Negotiating a rugged trail is difficult enough for humans, but JLR aims to make it possible for autonomous vehicles.

As a series of recent collisions has demonstrated, it’s not easy to develop cars capable of driving on their own on a regular roadway. Now, imagine the challenge that would be involved in programming an autonomous vehicle to operate off-road, as well.

But that’s precisely what Jaguar Land Rover is hoping to do with its new Project Cortex, the British automaker saying it will invest nearly $5 million to come up with vehicles that have all-terrain, all-weather autonomous capability.”

“Self-driving is an inevitability for the automotive industry,” explained Chris Holmes, JLR’s director of Connected and Autonomous Vehicle Research. “It’s important that we develop our self-driving vehicles with the same capability and performance customers expect from all Jaguars and Land Rovers.”

That’s a pretty tall order when one considers what it takes to achieve even partial hands-free driving. Manufacturers not only have to equip their vehicles with a range of camera and laser, radar and sonar sensors, but also develop extensive, high-resolution, 3D maps that are accurate enough to keep a vehicle from straying more than a few inches in its lane.

Jaguar will provide up to around 20,000 vehicles for Waymo's ride-sharing service.

(Waymo set to purchase 62k Chrysler Pacifica hybrid minivans for ride-share service. Click Here for the story.)

When you’re going off-road there are no lane markers and, except for a handful of well-traveled trails, there’s likely to be no way to pre-map a route. So, like a human driver humping it off-road, the sensor fusion system will have to go the extra mile, so to speak, and make a lot of judgements on the fly about which is the safest route to travel, even when there’s a log, boulder or stream in the way.

Cortex will be working with the University of Birmingham, in the UK, as well as machine learning company Myrtle AI, to “develop the technology through algorithm development, sensor optimization and physical testing on off-road tracks in the UK,” the company explained in a statement.

The goal is to create a technology JLR calls “5D,” fusing the signals from all the sensors together to create an even more detailed view of the world than the human eyes and ears can create. That will be used to control a range of vehicle functions, including steering, throttle, transmission and braking.

Like other AI systems, the system is expected to improve its understanding of the world over time, and what’s learned by one vehicle is shared with others.

Navigating even well-paved, well-marked roads has been a challenge for autonomous vehicles developers, like Waymo.

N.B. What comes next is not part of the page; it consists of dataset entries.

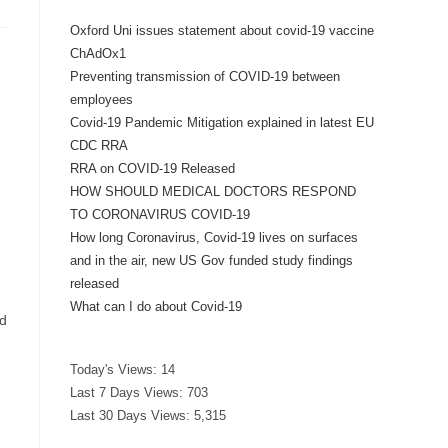
Oxford Uni issues statement about covid-19 vaccine
ChAdOx1
Preventing transmission of COVID-19 between
g
employees
Covid-19 Pandemic Mitigation explained in latest EU
CDC RRA
RRA on COVID-19 Released
HOW SHOULD MEDICAL DOCTORS RESPOND
TO CORONAVIRUS COVID-19
How long Coronavirus, Covid-19 lives on surfaces
and in the air, new US Gov funded study findings
released
What can I do about Covid-19
nd
Today's Views:
14
Last 7 Days Views:
703
Last 30 Days Views:
5,315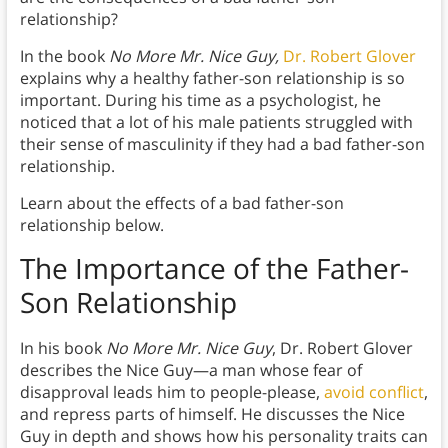
relationship?
In the book
No More Mr. Nice Guy,
Dr. Robert Glover
explains why a healthy father-son relationship is so
important. During his time as a psychologist, he
noticed that a lot of his male patients struggled with
their sense of masculinity if they had a bad father-son
relationship.
Learn about the effects of a bad father-son
relationship below.
The Importance of the Father-
Son Relationship
In his book
No More Mr. Nice Guy
, Dr. Robert Glover
describes the Nice Guy—a man whose fear of
disapproval leads him to people-please,
avoid conflict
,
and repress parts of himself. He discusses the Nice
Guy in depth and shows how his personality traits can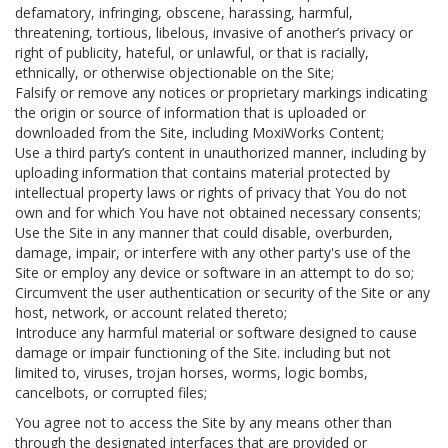
defamatory, infringing, obscene, harassing, harmful,
threatening, tortious, libelous, invasive of another’s privacy or
right of publicity, hateful, or unlawful, or that is racially,
ethnically, or otherwise objectionable on the Site;
Falsify or remove any notices or proprietary markings indicating
the origin or source of information that is uploaded or
downloaded from the Site, including MoxiWorks Content;
Use a third party’s content in unauthorized manner, including by
uploading information that contains material protected by
intellectual property laws or rights of privacy that You do not
own and for which You have not obtained necessary consents;
Use the Site in any manner that could disable, overburden,
damage, impair, or interfere with any other party's use of the
Site or employ any device or software in an attempt to do so;
Circumvent the user authentication or security of the Site or any
host, network, or account related thereto;
Introduce any harmful material or software designed to cause
damage or impair functioning of the Site. including but not
limited to, viruses, trojan horses, worms, logic bombs,
cancelbots, or corrupted files;
You agree not to access the Site by any means other than
through the designated interfaces that are provided or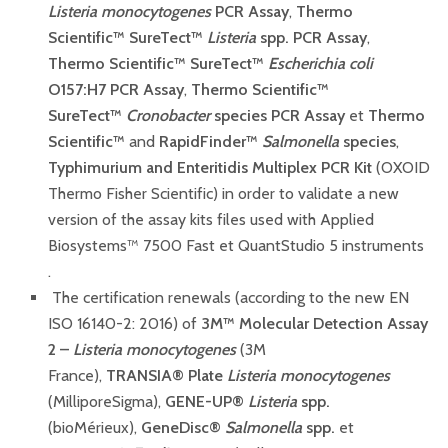
Listeria monocytogenes
PCR Assay
,
Thermo
Scientific™ SureTect™
Listeria
spp. PCR Assay
,
Thermo Scientific™ SureTect™
Escherichia coli
O157:H7 PCR Assay
,
Thermo Scientific™
SureTect™
Cronobacter
species PCR Assay
et
Thermo
Scientific™
and
RapidFinder™
Salmonella
species
,
Typhimurium and Enteritidis Multiplex PCR Kit
(OXOID
Thermo Fisher Scientific) in order to validate a new
version of the assay kits files used with Applied
Biosystems™ 7500 Fast et QuantStudio 5 instruments
.
The certification renewals (according to the new EN
ISO 16140-2: 2016) of
3M™ Molecular Detection Assay
2 –
Listeria monocytogenes
(3M
France),
TRANSIA
®
P
late
Listeria monocytogenes
(MilliporeSigma),
GENE-UP®
Listeria
spp.
(bioMérieux),
GeneDisc®
Salmonella
spp.
et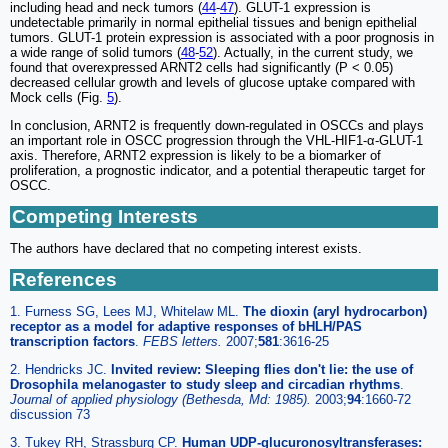
including head and neck tumors (
44
-
47
). GLUT-1 expression is
undetectable primarily in normal epithelial tissues and benign epithelial
tumors. GLUT-1 protein expression is associated with a poor prognosis in
a wide range of solid tumors (
48
-
52
). Actually, in the current study, we
found that overexpressed ARNT2 cells had significantly (P < 0.05)
decreased cellular growth and levels of glucose uptake compared with
Mock cells (Fig.
5
).
In conclusion, ARNT2 is frequently down-regulated in OSCCs and plays
an important role in OSCC progression through the VHL-HIF1-α-GLUT-1
axis. Therefore, ARNT2 expression is likely to be a biomarker of
proliferation, a prognostic indicator, and a potential therapeutic target for
OSCC.
Competing Interests
The authors have declared that no competing interest exists.
References
1. Furness SG, Lees MJ, Whitelaw ML.
The dioxin (aryl hydrocarbon)
receptor as a model for adaptive responses of bHLH/PAS
transcription factors
.
FEBS letters.
2007;
581
:3616-25
2. Hendricks JC.
Invited review: Sleeping flies don't lie: the use of
Drosophila melanogaster to study sleep and circadian rhythms
.
Journal of applied physiology (Bethesda, Md: 1985).
2003;
94
:1660-72
discussion 73
3. Tukey RH, Strassburg CP.
Human UDP-glucuronosyltransferases:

“Cortex gives us the opportunity to work with some fantastic partners whose expertise will help us realize this vision in the near future,” said Holmes, though exactly what that translates into isn’t quite certain.

(Click Here for more Jaguar Land Rover profits falling due to declining diesel sales.)

What is clear is that there’s an industry-wide race to bring autonomous and even more advanced, fully driverless technologies to market, and in a hurry.

The first of what experts call Level 2 systems, capable of limited hands-off operation – such as Audi’s Traffic Jam Pilot, Cadillac’s Super Cruise and Tesla’s Autopilot – are already on the market. More advanced Level 3 systems that can operate pretty much hands-free in many, if not most, on-road  situations are expected to be available for retail applications by late this decade or early in the 2020s. These will continue to require a driver remain at the ready to take over operations in an emergency or on roads not mapped or marked to the necessary level.

Still more advanced, driverless vehicles are already in testing. Waymo, the Google spin-off, wants to put them into commercial use in a ride-sharing service that will launch in Phoenix later this year and then expand to other markets. Jaguar will provide up to around 20,000 of the new I-Pace battery SUVs for use by Waymo.

General Motors’ Maven subsidiary is expected to take similar steps next year, and Uber and Lyft hope to follow. These Level 4 systems will still have some limits in terms of where and when they can operate. Particularly challenging will be prepping them to operate in inclement weather conditions, especially snow and ice.

(For more on the Waymo/JLR partnership, Click Here.)

JLR’s Cortex is pushing the technology to the limits. What the automaker isn’t saying is whether a driver will be required to remain at the ready, as with Level 2 and 3 systems, however. But even if that’s the case, the ability to operate, quite literally, outside the lines, would be a significant development.